Iedereen wilde graag weten hoe hij de vastgoedwereld op achterstand had gezet door in het midden van de crisis de hopeloze Shell-toren te transformeren tot de wereldwijd succesvolle A’dam Toren. Stutterheim vertelde dat zijn aanpak bestond uit oude en nieuwe elementen. Om de prijsvraag van de gemeente Amsterdam te winnen, steunde hij vooral op traditionele elementen: eigen geld en eigen huurders. Door het verzilveren van ID&T was geld geen probleem, en hij kon zijn invloed aanwenden om ID&T als huurder aan te trekken. De meeste tijd ging zitten in een relatief klein onderdeel van de transactie: de club. Duncan wilde het gebouw laten aansluiten bij de beleving waarmee hij successen had gehaald met zijn dancefestivals. Geen duffe verzameling werkplekken, maar een spetterend gebouw, waar elke huurder trots op is. Al zal ook deze toren in de praktijk worden bevolkt door brave huisvaders- en moeders die van 9 tot 5 ploeteren, alleen al het idee dat elke dag het dak eraf kan, geeft een kick.
Schijnzekerheid
Nu past niet bij elke werkgever het wilde uitgaansimago, maar ook gevestigde bedrijven zoals Sony Music kozen voor zijn concept. Volgens Stutterheim kostte het nog de meeste moeite om de gemeente te overtuigen, maar gezien het beperkte risico kreeg hij de ruimte. Stutterheim noemt dat de schijnzekerheid die het vastgoed zo vaak zoekt. De speurtocht is gericht op een gevestigde partij, die langjarig huurt. Hij heeft juist succes met innovatie. Om die reden heeft hij ook de Westergasfabriek heeft gekocht van Meyer Bergman.
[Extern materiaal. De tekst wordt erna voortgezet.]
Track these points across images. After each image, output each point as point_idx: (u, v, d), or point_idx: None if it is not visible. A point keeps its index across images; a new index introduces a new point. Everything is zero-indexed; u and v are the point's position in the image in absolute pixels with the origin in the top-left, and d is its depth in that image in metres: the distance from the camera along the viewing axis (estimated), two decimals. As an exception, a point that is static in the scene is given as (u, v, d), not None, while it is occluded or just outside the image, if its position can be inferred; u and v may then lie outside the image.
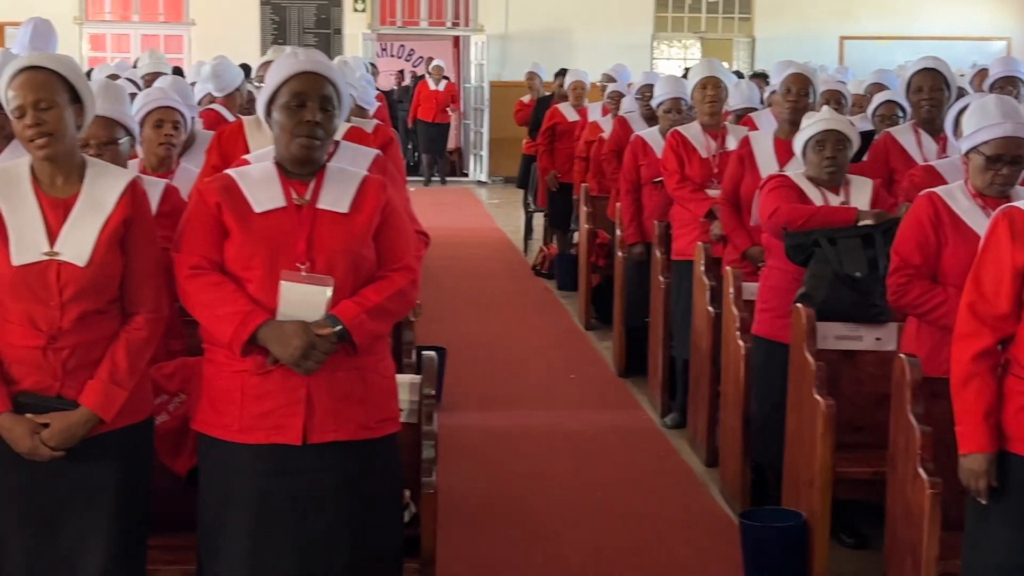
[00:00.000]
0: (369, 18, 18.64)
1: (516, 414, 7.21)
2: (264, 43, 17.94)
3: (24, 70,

Het project heeft met illustere gasten zoals DWDD een modern imago, maar dat kan volgens Stutterheim veel beter, door boven op de huurders te gaan zitten, in de huid te kruipen van de bestaande en potentiële huurders én contacten op te bouwen met de buurt. De buurt is niet zo gecharmeerd van vernieuwing, maar door ze mee te nemen in de kansen van het gebied, kan dat veranderen.
Verandering staat ook centraal bij de woningen die hij ontwikkelt achter De Telegraaf, tot voor kort het meest desolate gebied van Amsterdam. Hij is niet bang om dwars te zijn: ‘Ik ben er trots op om vastgoedman te zijn’ is een uitspraak die het goed doet bij het NVM Business-publiek, maar die bij zijn oude vrienden op hoongelach kan rekenen. Zijn tomeloze inzet gaat hij ook gebruiken voor Amsterdam 750 jaar. Hij is voorzitter van de stichting die met innovatie Amsterdam op de wereldkaart zet.
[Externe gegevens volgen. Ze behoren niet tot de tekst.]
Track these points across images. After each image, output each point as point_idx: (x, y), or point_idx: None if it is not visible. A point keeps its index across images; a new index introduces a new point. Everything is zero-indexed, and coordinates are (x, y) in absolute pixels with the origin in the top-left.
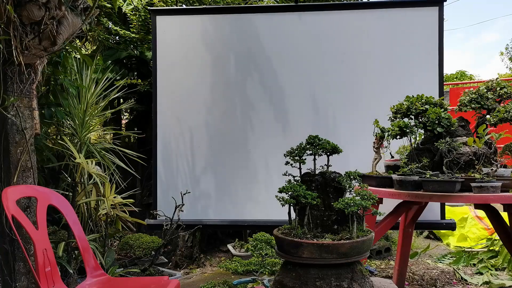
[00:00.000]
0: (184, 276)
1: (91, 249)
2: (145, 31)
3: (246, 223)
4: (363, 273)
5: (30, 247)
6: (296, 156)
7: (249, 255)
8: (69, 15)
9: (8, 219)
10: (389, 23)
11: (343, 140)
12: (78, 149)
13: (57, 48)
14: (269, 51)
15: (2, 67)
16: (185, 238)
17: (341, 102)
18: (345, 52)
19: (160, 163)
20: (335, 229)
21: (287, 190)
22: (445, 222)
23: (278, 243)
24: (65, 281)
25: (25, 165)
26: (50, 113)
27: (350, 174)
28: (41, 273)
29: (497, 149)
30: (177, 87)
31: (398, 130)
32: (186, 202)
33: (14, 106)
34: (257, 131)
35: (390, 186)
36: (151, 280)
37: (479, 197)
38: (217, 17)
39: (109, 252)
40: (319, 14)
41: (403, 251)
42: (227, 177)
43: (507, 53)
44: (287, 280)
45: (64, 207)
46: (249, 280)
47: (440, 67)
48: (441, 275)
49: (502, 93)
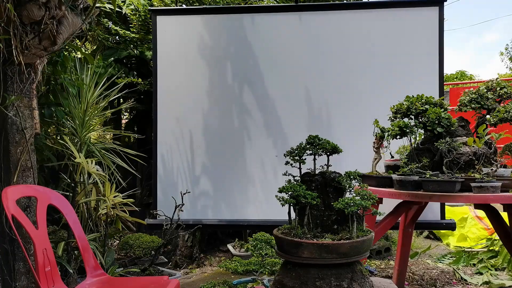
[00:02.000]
0: (184, 276)
1: (91, 249)
2: (145, 31)
3: (246, 223)
4: (363, 273)
5: (30, 246)
6: (296, 156)
7: (249, 255)
8: (69, 14)
9: (8, 219)
10: (389, 23)
11: (342, 140)
12: (78, 148)
13: (57, 47)
14: (270, 51)
15: (2, 67)
16: (185, 238)
17: (340, 102)
18: (345, 52)
19: (160, 163)
20: (335, 229)
21: (287, 190)
22: (445, 222)
23: (278, 243)
24: (65, 280)
25: (25, 164)
26: (50, 112)
27: (350, 174)
28: (41, 273)
29: (497, 149)
30: (177, 86)
31: (398, 130)
32: (186, 202)
33: (14, 105)
34: (258, 130)
35: (390, 186)
36: (151, 280)
37: (479, 197)
38: (217, 17)
39: (109, 251)
40: (319, 14)
41: (403, 251)
42: (227, 176)
43: (507, 53)
44: (287, 280)
45: (64, 207)
46: (249, 280)
47: (440, 67)
48: (441, 275)
49: (502, 93)
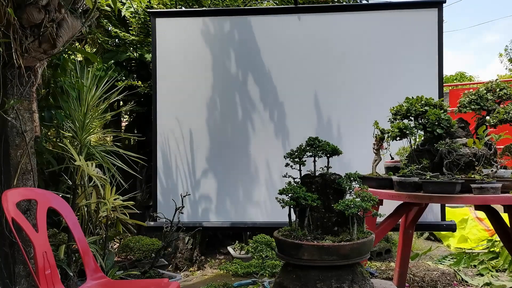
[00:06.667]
0: (184, 278)
1: (91, 252)
2: (145, 33)
3: (246, 225)
4: (363, 274)
5: (30, 249)
6: (296, 157)
7: (250, 257)
8: (69, 17)
9: (8, 222)
10: (388, 24)
11: (343, 141)
12: (78, 151)
13: (57, 50)
14: (269, 53)
15: (2, 70)
16: (185, 240)
17: (340, 103)
18: (345, 53)
19: (160, 165)
20: (336, 230)
21: (287, 192)
22: (445, 224)
23: (279, 245)
24: (65, 283)
25: (25, 167)
26: (50, 115)
27: (350, 176)
28: (41, 276)
29: (497, 150)
30: (177, 89)
31: (398, 132)
32: (186, 204)
33: (14, 109)
34: (257, 133)
35: (390, 187)
36: (151, 283)
37: (479, 198)
38: (217, 19)
39: (109, 254)
40: (318, 16)
41: (403, 253)
42: (227, 178)
43: (506, 54)
44: (287, 282)
45: (64, 210)
46: (249, 282)
47: (439, 68)
48: (441, 276)
49: (501, 94)
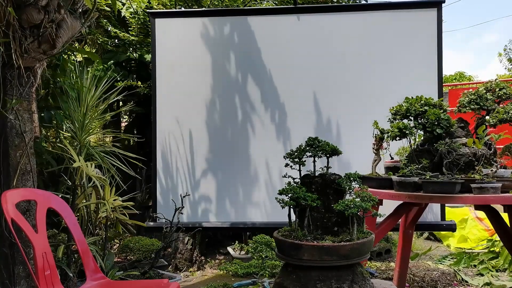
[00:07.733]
0: (184, 278)
1: (90, 252)
2: (144, 33)
3: (246, 225)
4: (363, 275)
5: (30, 250)
6: (296, 158)
7: (249, 257)
8: (69, 18)
9: (8, 223)
10: (388, 25)
11: (343, 141)
12: (78, 152)
13: (56, 51)
14: (268, 53)
15: (2, 71)
16: (185, 241)
17: (340, 103)
18: (344, 53)
19: (159, 166)
20: (335, 231)
21: (287, 192)
22: (445, 223)
23: (278, 245)
24: (64, 284)
25: (25, 168)
26: (50, 116)
27: (349, 176)
28: (40, 277)
29: (496, 150)
30: (177, 89)
31: (398, 132)
32: (186, 204)
33: (13, 109)
34: (256, 133)
35: (390, 187)
36: (151, 283)
37: (479, 198)
38: (216, 20)
39: (109, 255)
40: (318, 16)
41: (403, 253)
42: (227, 179)
43: (505, 54)
44: (287, 282)
45: (64, 210)
46: (249, 282)
47: (439, 68)
48: (441, 276)
49: (501, 94)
Stutterheim schroomt ook niet om de bastions van het establishment te bestormen. Zo zit hij in het bestuur van het Koninklijk Concertgebouw Orkest. In plaats van als een nieuwe regent op het pluche neder te dalen, gaat hij meteen aan de slag met branding (RCO moet het worden, Royal Concertgebouw Orchestra, en waarom zitten ze niet aan de knoppen bij Primephonic, de start-up die met klassiek de strijd aangaat met Spotify?).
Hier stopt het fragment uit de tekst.